By Gavin Masters, Head of eCommerce Consulting, Maginus Software Solutions.
The cross-channel shopping experience is ever evolving with new trends such as social commerce adding to the mix. But how do these many channels add or detract from customer experience and what are the challenges and opportunities for online retailers? Here, Gavin Masters, Head of eCommerce Consultancy at Maginus discusses how to blend the various touchpoints into a coherent and compelling proposition.
Consumers have always used a large number of reference points to make a purchasing decision, but often the effort required to obtain the information for an informed decision would only be relevant when a 'large' purchase was made (a new TV, car, house, financial product, etc) and the time investment was justifiable. However, as more and more people become connected through online social channels, this is no longer the case.
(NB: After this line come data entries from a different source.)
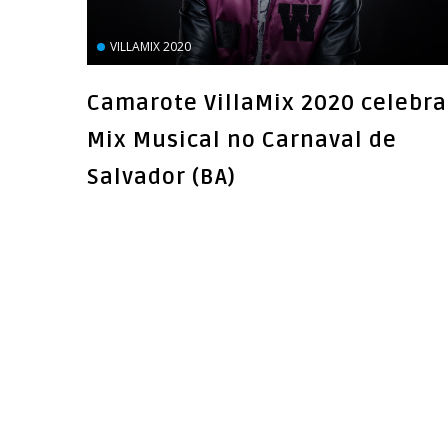
VILLAMIX 2020
Camarote VillaMix 2020 celebra
Mix Musical no Carnaval de
Salvador (BA)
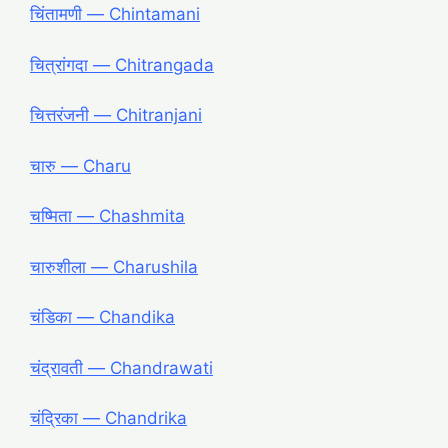
चिंतामणी ― Chintamani
चित्रांगदा ― Chitrangada
चित्तरंजनी ― Chitranjani
चारु ― Charu
चष्मिता ― Chashmita
चारुशीला ― Charushila
चंडिका ― Chandika
चंद्रावती ― Chandrawati
चंद्रिका ― Chandrika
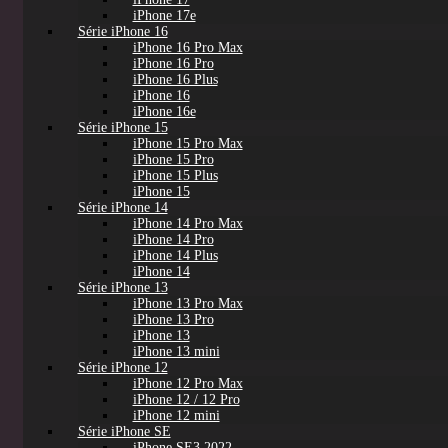
iPhone 17e
Série iPhone 16
iPhone 16 Pro Max
iPhone 16 Pro
iPhone 16 Plus
iPhone 16
iPhone 16e
Série iPhone 15
iPhone 15 Pro Max
iPhone 15 Pro
iPhone 15 Plus
iPhone 15
Série iPhone 14
iPhone 14 Pro Max
iPhone 14 Pro
iPhone 14 Plus
iPhone 14
Série iPhone 13
iPhone 13 Pro Max
iPhone 13 Pro
iPhone 13
iPhone 13 mini
Série iPhone 12
iPhone 12 Pro Max
iPhone 12 / 12 Pro
iPhone 12 mini
Série iPhone SE
iPhone SE3 2022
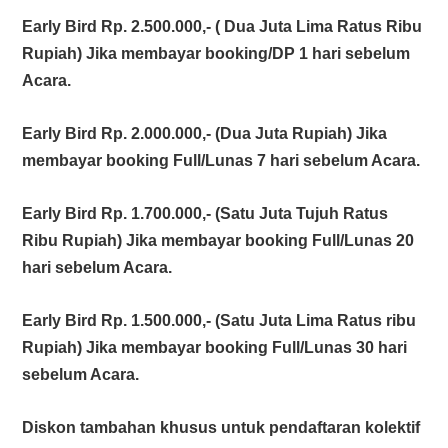
Early Bird Rp. 2.500.000,- ( Dua Juta Lima Ratus Ribu
Rupiah) Jika membayar booking/DP 1 hari sebelum
Acara.
Early Bird Rp. 2.000.000,- (Dua Juta Rupiah) Jika
membayar booking Full/Lunas 7 hari sebelum Acara.
Early Bird Rp. 1.700.000,- (Satu Juta Tujuh Ratus
Ribu Rupiah) Jika membayar booking Full/Lunas 20
hari sebelum Acara.
Early Bird Rp. 1.500.000,- (Satu Juta Lima Ratus ribu
Rupiah) Jika membayar booking Full/Lunas 30 hari
sebelum Acara.
Diskon tambahan khusus untuk pendaftaran kolektif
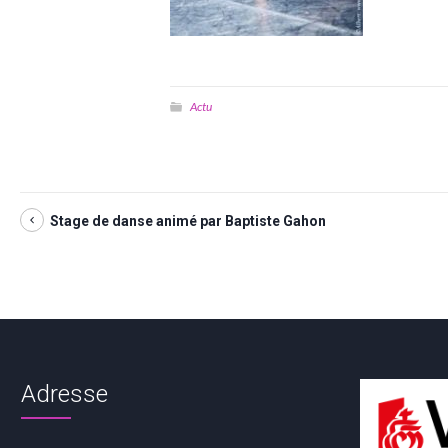
Actu
Stage de danse animé par Baptiste Gahon
Adresse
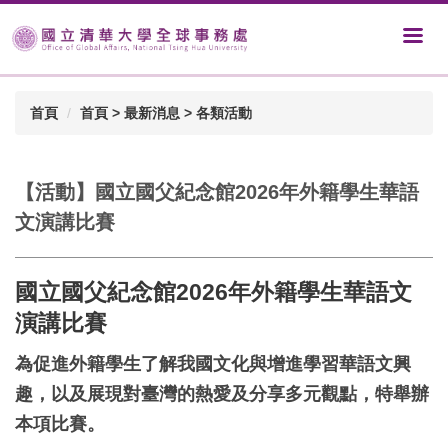
首頁
首頁 > 最新消息 > 各類活動
【活動】國立國父紀念館2026年外籍學生華語
文演講比賽
國立國父紀念館2026年外籍學生華語文
演講比賽
為促進外籍學生了解我國文化與增進學習華語文興
趣，
以及展現對臺灣的熱愛及分享多元觀點，特舉辦
本項比賽。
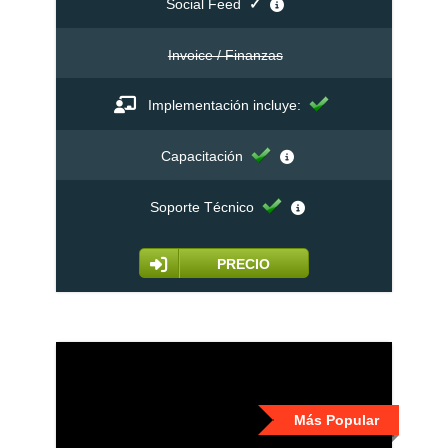
Social Feed
✓
Invoice / Finanzas
Implementación incluye:
Capacitación
Soporte Técnico
PRECIO
Más Popular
The advent of social commerce brings a lot of the traditional decision channels closer together and extends their range to incorporate opinions and information from a global pool of people, not just someone's traditional social circle.
The move to a more social method of selling increases the necessity for a brand to gain trust within its customer base. Consumers have always looked to their peers for trends and opinions, but this can now be done on a global, and instant, scale - meaning that strong feeling towards a brand (negative or positive) can be amplified extremely quickly.
Brands need to have a way of handling (and mitigating) this, and consumers will need to become more and more adept at tailoring this sea of information to help them make the right decision. For example, as soon as a source of information (a brand Twitter feed, an 'independent' review site, an industry expert, etc) becomes untrusted or discredited, users will move onto a new one and the old one may struggle to regain credibility.
Huge opportunities exist for companies now to treat individual customers as multi-channel, multi-identity entities – people can behave (and interact with a brand) very differently across different channels (Tweeting to a brand as opposed to speaking to a sales rep in a store, for example) – and react accordingly.
To be able to view the whole of a customer's interactions with your brand, not just their purchases but who they have recommended you to, what they have said about your product to friends, what other brands and culture points they are interacting with, all provides invaluable information to allow you to tailor content, marketing and product to their specific interest and the context in which they are currently interacting with you – and also gives a far more detailed insight into your customer demographic and trends within that demographic.
Social media is an important focus for retailers because it provides another touchpoint for them to communicate with customers. In this case it is important that such communications reflect core brands values and those interactions which customers have already had via other channels.
Indeed, the reality is that customers don't think in terms of channels, they think in terms of buying a product via whatever means (whether in store, online or mobile) and receiving it promptly complemented by a consistent experience.
It will be those brands and retailers that embrace this approach to retail regardless of channel that will win out.
The five key rules to help your business start getting the most out of its cross-channel opportunities are:
- Understand your customer. Any insight, even at a very high level, is valuable and can allow you to make informed decisions on areas of opportunity. Start small and react accordingly – don't wait until you know everything before you begin!
- Treat online with the respect it deserves. It is no longer a channel that your business should treat as less valuable or important than traditional channels. The longer your business is stuck in this mindset, the further behind your competitors you will fall.
- Don't assume that every social channel is appropriate for your brand. Facebook, LinkedIn, Pinterest and Twitter have very different demographics and treating them all equally will not work unless you have a large, varied customer base.
- Set yourself a clear strategy and a goal. But don't be afraid to switch them if the landscape changes, or a new opportunity arises. Social is an emerging market and things can change very quickly, so be prepared to react.
- Do it now! Making the first steps and seeing the results is often very simple. Don't wait for the magic opportunity that may never arrive, and don't think you need huge investment to start seeing a return on your activities.